### ACTION ITEM A
In the thread on slow aggregate counts, rewrite the paragraph beginning "Hi, I have a collection with approximately 55K objects" as a short bulleted list that keeps its main facts.
### ACTION ITEM B
Please repeat, word for word, the part of the thread on slow aggregate counts starting at "Thanks for your" and ending at "to replicate this?".
### ACTION ITEM C
According to the thread on slow aggregate counts, why does the first reply ask the poster to fill in the listed details? Answer in one to three sentences.

Aggregate text slow on 50k plus objects

Hi, I have a collection with approximately 55K objects. I am using the multi2vec-clip as vectorizer. Each object contains a property named “collection” which refers to the image collection the object belongs to. Now I want get the total count of each collection. When I do a count for all objects, I get a response instantly. But when I i do a count for each collection it takes a very long time. To reproduce you can use the following GraphQL

{
      Aggregate  {
        Schema_name{
            collection{
                count
                type
                topOccurrences{
                    value
                    occurs
                }
                
            }   
        }
        
      }
    }

This is my schema

 schemaConfig = {
        'class': schema,  # class name for schema config in Weaviate (change it with a custom name for your images)
        'vectorizer': 'multi2vec-clip',
        'vectorIndexType': 'hnsw',
        "moduleConfig": {
            "multi2vec-clip": {
                "imageFields": [
                    "image"
                ],
                "textFields": [
                    "metadata",
                    "metadata_string",
                    "title",
                    "url",
                    "collection"
                ],

            },
            "generative-openai": {
                "model": "gpt-3.5-turbo"
            },
        },
        'properties': [
            {
                'name': 'image_id',
                'dataType': ['text']
            },
            {
                'name': 'image',
                'dataType': ['blob']
            },
            {
                'name': 'metadata',
                'dataType': ['text[]']
            },
            {
                'name': 'metadata_string',
                'dataType': ['text']
            },
            {
                'name': 'title',
                'dataType': ['text']
            },
            {
                'name': 'url',
                'dataType': ['text']
            },
            {
                'name': 'handle',
                'dataType': ['text']
            },
            {
                'name': 'collection',
                'dataType': ['text']
            }
        ]
    }

Can someone shed some light why the performance is slow when trying to aggregate?

Thank you very much

Hi @ublrama !!

Welcome to our community :hugs:

Aggregate, AFAIK, is a CPU and DISK bound operations.

Do you have any metrics on this cluster?

Also, please, fill in the requested infos so we can understand better your scenario:

  • Weaviate Server Version:
  • Deployment Method:
  • Multi Node? Number of Running Nodes:
  • Client Language and Version:
  • Multitenancy?:
    Thanks!

Thanks for your reply. Here is the additional information:

  • Weaviate Server Version: 1.25.3
  • Deployment Method: Docker
  • Multi Node? Number of Running Nodes: 1
  • Client Language and Version: Python 3.11 with Weaviate 4.6.3
  • Multitenancy?: No

Ok, do you only have those 50K objects?

Do you have any reading on memory/cpu usage?

Do you think we could come up with some dataset to replicate this?

### SUPPLIED RECORDS

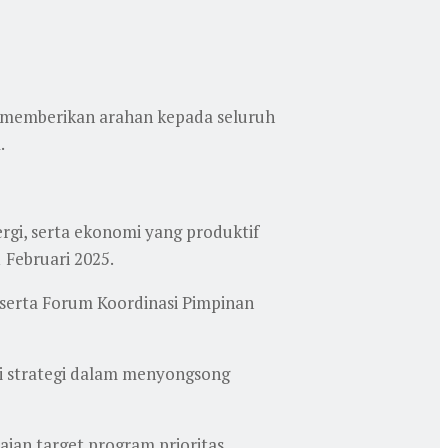
 memberikan arahan kepada seluruh
.
gi, serta ekonomi yang produktif
 Februari 2025.
 serta Forum Koordinasi Pimpinan
si strategi dalam menyongsong
ian target program prioritas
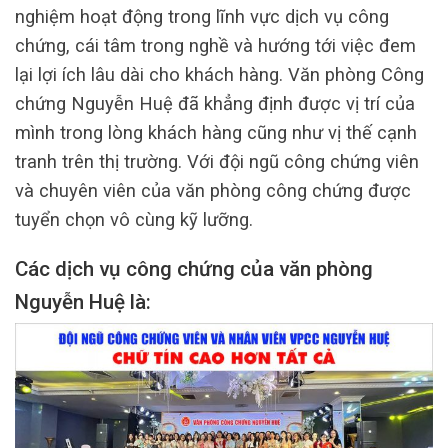
nghiệm hoạt động trong lĩnh vực dịch vụ công
chứng, cái tâm trong nghề và hướng tới việc đem
lại lợi ích lâu dài cho khách hàng. Văn phòng Công
chứng Nguyễn Huệ đã khẳng định được vị trí của
mình trong lòng khách hàng cũng như vị thế cạnh
tranh trên thị trường. Với đội ngũ công chứng viên
và chuyên viên của văn phòng công chứng được
tuyển chọn vô cùng kỹ lưỡng.
Các dịch vụ công chứng của văn phòng
Nguyễn Huệ là:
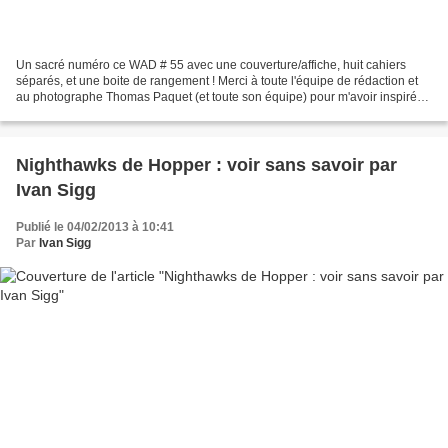
Un sacré numéro ce WAD # 55 avec une couverture/affiche, huit cahiers
séparés, et une boite de rangement ! Merci à toute l'équipe de rédaction et
au photographe Thomas Paquet (et toute son équipe) pour m'avoir inspiré
cette métamorphose. L'original et...
Nighthawks de Hopper : voir sans savoir par
Ivan Sigg
Publié le 04/02/2013 à 10:41
Par
Ivan Sigg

### YOUR RESPONSE A
- The collection holds about 55K objects and uses the multi2vec-clip vectorizer.
- Each object has a "collection" property naming the image collection it belongs to.
- The goal is the total count for each collection.
- A count of all objects returns instantly.
- A count per collection takes a very long time.
- A GraphQL query to reproduce the problem follows.

### YOUR RESPONSE B
Thanks for your reply. Here is the additional information:

  • Weaviate Server Version: 1.25.3
  • Deployment Method: Docker
  • Multi Node? Number of Running Nodes: 1
  • Client Language and Version: Python 3.11 with Weaviate 4.6.3
  • Multitenancy?: No

Ok, do you only have those 50K objects?

Do you have any reading on memory/cpu usage?

Do you think we could come up with some dataset to replicate this?

### YOUR RESPONSE C
The reply asks for the server version, deployment method, node count, client language and version, and whether multitenancy is used. These details let the helpers better understand the poster's scenario.